◆ **Task requirements**
Print the data exactly. Pictures stay out.

◆ **Dataset records**
*** Begin section ***

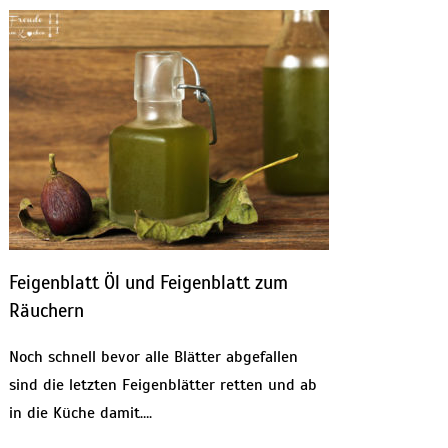
Feigenblatt Öl und Feigenblatt zum
Räuchern
Noch schnell bevor alle Blätter abgefallen
sind die letzten Feigenblätter retten und ab
in die Küche damit….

*** End section ***

◆ **Solution**
Feigenblatt Öl und Feigenblatt zum
Räuchern
Noch schnell bevor alle Blätter abgefallen
sind die letzten Feigenblätter retten und ab
in die Küche damit….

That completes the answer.